I'll provide a few examples to get the idea of what I usually think.
In something like Call of Duty: Black Ops 6, I use DLAA for the campaign and DLSS Quality outside of it. There is some image degradation with DLSS, so you can think of it as "prioritize image quality" vs "prioritize performance while keeping it as close as native as possible". Given how relatively difficult the game is to run even considering that I've dropped settings (well, to reach a very high frame rate) for non-campaign content, every bit helps.
I also have quite a bunch of games that are graphically demanding (e.g. Cyberpunk 2077, Witcher 3) when ray tracing is enabled. The 8GB VRAM is also fairly small all things considered, and I'm also dealing with an increased pixel count of ultrawide 2560x1080 instead of the standard 1920x1080. I'd do anything to get the thing to be at least responsive and smooth. I've noticed that usually, once I've dialed in my desired settings (which surprisingly, isn't too far off what NVIDIA App's auto-optimize function would suggest), it's entirely possible to get to a 80FPS target or more with a bit of leftover performance to spare, if I enabled both DLSS Quality and frame generation. In my experience, it's actually harder to reach 60FPS with no FG than it is to reach 80 with. Funnily enough, the "weaker" cards still end up in a situation where significant amounts of RT effects were able to be enabled.

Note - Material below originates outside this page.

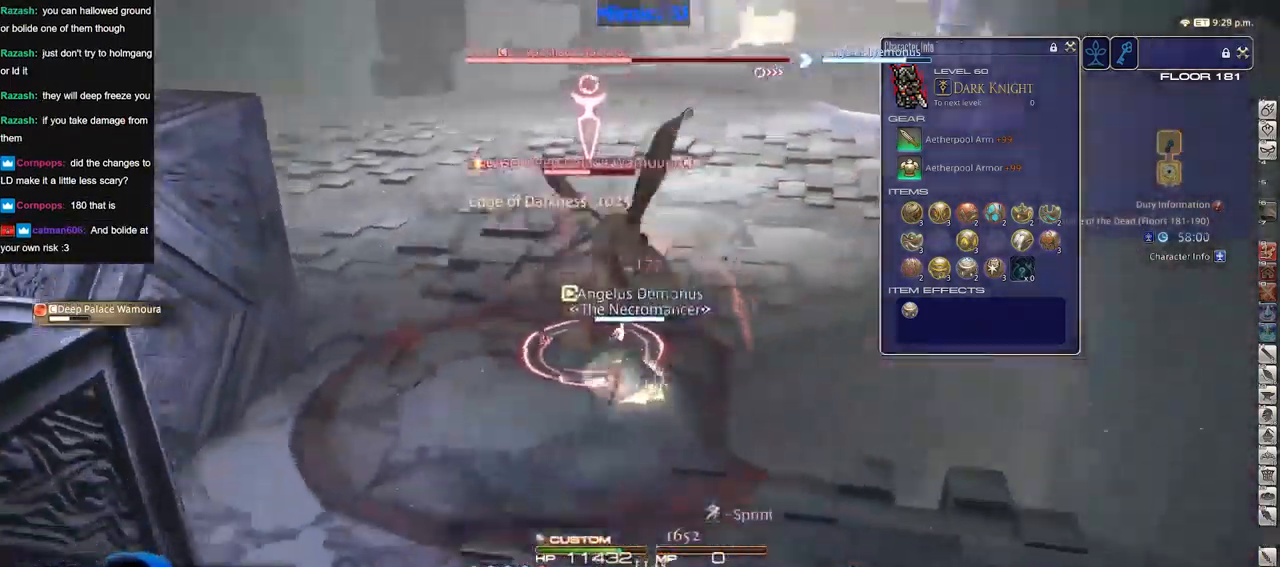
{"keys": [], "events": [[234, "s", "up"], [267, "a", "down"], [367, "w", "down"], [467, "a", "up"], [467, "w", "up"]]}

There's one more game, Wuthering Waves, that ends up with me having DLSS Quality enabled at all times even when the hardware is otherwise capable of running at native with no performance implications. The normal TAA has edge flicker issues. So it kind of ends up echoing what others have already said. DLAA isn't supported (yet). The game will receive a RT update in the near future, so it also means that there's a bit more headroom later on - I did watch the demonstration video NVIDIA posted and I think the general improvements are likely to be going to be worth it (although they described it as RT reflections, it looked like it also affected general lighting.)
If the game isn't demanding enough to actually need DLSS Quality and DLAA was available, I'd use it. There's actually something interesting, though. If you can't tell the difference, there's potentially a power saving angle, if the game is also being played with a set frame rate limit, which I usually use on single-player games. You also shave off the VRAM usage on games with resolution-dependent buffers, which I've noticed that can somewhat benefit in like the newest Indy game which had a high baseline VRAM usage, and extremely so in Stalker 2, where, when I last played the latter while checking out new stuff on Game Pass, had a nasty memory leak.

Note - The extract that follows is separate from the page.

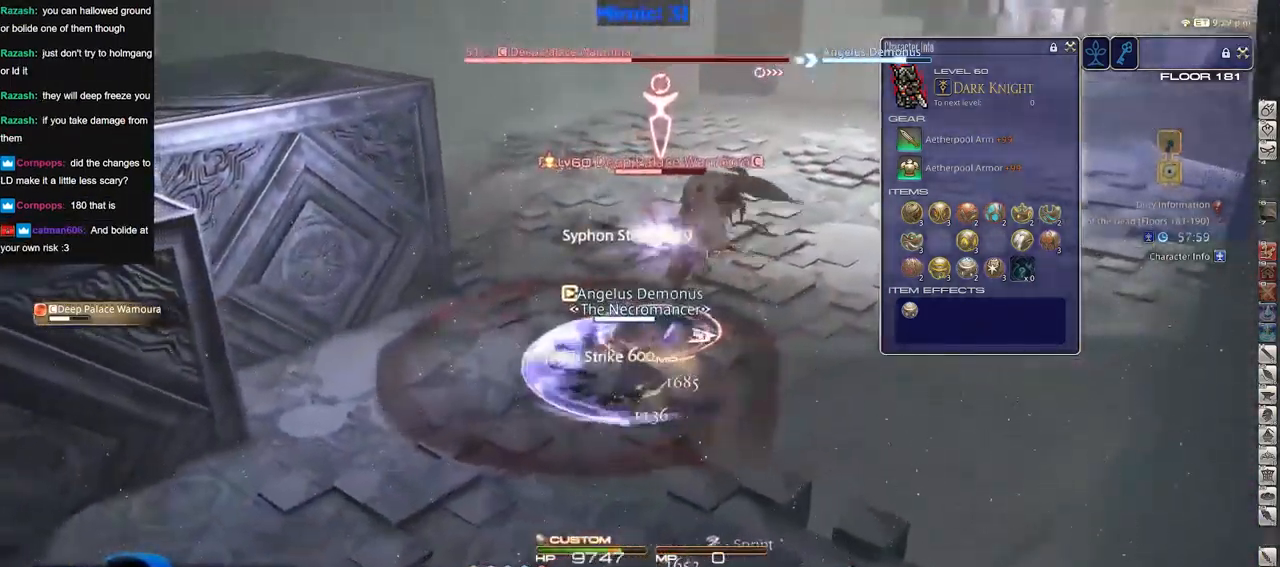
{"keys": [], "events": [[150, "rbracket", "down"], [250, "rbracket", "up"]]}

I think that's about it for the games that I've recently played so far.
For the "system-specific" part, I also sometimes play on a laptop with just a 2050 (mostly because it barely cost more than a very similar laptop with no dGPU and it's at the price tier where the CPUs won't have high-end iGPUs). Here, even after discounting games that will never fit within a 4GB buffer, DLSS Quality, or even more aggressive upscaling, becomes critical to get a decently smooth experience for the games that I'd play on it.
So in the end... I don't really have a set answer, to be honest, but if I had to pick a firm selection, it'd be DLSS Quality, FG where available and won't cause me to VRAM crash.